- DATA LISTING:
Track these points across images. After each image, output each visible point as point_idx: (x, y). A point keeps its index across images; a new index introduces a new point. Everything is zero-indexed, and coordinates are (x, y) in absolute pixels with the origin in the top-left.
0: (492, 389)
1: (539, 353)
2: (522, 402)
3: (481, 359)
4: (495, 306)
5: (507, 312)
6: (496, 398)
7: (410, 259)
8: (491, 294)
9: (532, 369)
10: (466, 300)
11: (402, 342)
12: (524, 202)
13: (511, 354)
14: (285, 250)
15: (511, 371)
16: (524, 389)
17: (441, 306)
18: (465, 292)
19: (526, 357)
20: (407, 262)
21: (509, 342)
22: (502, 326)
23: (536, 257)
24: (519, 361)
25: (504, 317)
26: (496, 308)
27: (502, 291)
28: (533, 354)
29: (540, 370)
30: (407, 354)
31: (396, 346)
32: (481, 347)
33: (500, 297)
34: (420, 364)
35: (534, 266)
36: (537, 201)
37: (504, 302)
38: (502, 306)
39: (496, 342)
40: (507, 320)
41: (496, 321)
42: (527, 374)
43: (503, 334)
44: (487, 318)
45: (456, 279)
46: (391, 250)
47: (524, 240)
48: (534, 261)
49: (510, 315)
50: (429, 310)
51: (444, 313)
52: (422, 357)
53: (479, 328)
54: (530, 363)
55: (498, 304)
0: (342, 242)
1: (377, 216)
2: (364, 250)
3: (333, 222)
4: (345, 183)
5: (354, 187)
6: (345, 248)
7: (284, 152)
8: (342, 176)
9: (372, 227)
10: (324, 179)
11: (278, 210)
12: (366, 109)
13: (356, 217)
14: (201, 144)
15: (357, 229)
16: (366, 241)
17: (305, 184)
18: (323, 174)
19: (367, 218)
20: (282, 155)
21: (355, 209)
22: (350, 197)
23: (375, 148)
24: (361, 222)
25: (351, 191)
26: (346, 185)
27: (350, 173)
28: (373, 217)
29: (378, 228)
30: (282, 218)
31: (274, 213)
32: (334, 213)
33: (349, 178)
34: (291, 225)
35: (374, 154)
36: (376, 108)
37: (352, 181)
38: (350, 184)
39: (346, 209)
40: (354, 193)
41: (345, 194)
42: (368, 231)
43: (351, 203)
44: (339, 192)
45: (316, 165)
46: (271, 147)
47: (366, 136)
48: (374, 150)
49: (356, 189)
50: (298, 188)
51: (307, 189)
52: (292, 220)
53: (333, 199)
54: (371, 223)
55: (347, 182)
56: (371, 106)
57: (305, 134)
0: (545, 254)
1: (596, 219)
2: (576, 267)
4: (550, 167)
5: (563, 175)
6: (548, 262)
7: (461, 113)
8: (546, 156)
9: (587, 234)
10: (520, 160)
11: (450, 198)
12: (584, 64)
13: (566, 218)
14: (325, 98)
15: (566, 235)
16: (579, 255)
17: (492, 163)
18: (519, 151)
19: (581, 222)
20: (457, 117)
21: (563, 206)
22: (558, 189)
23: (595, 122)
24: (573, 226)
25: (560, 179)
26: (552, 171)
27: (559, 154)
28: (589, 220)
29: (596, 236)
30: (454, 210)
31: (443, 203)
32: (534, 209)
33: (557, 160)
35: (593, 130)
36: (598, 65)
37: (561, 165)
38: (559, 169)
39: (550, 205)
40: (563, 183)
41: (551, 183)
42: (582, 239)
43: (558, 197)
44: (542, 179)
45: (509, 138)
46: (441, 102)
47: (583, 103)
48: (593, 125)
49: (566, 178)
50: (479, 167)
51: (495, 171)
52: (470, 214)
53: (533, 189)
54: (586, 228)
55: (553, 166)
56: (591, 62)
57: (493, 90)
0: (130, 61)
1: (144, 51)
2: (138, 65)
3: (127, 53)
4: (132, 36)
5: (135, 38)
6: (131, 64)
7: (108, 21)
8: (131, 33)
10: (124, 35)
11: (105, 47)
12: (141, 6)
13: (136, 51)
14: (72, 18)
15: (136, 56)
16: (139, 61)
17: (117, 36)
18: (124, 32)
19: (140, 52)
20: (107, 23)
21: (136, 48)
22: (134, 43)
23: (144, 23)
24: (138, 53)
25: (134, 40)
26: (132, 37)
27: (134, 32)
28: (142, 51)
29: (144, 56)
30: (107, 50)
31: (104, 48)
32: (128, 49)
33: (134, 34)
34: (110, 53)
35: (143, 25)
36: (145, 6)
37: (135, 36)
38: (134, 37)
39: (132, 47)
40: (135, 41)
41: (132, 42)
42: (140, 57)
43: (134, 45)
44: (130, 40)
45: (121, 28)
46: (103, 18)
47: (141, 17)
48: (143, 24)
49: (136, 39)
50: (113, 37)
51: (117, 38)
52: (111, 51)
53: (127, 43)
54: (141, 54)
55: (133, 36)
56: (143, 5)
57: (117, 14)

- WORK TO BE COMPLETED: Extract every line of the records that contains the string "absolute".

- RESPONSE:
Track these points across images. After each image, output each visible point as point_idx: (x, y). A point keeps its index across images; a new index introduces a new point. Everything is zero-indexed, and coordinates are (x, y) in absolute pixels with the origin in the top-left.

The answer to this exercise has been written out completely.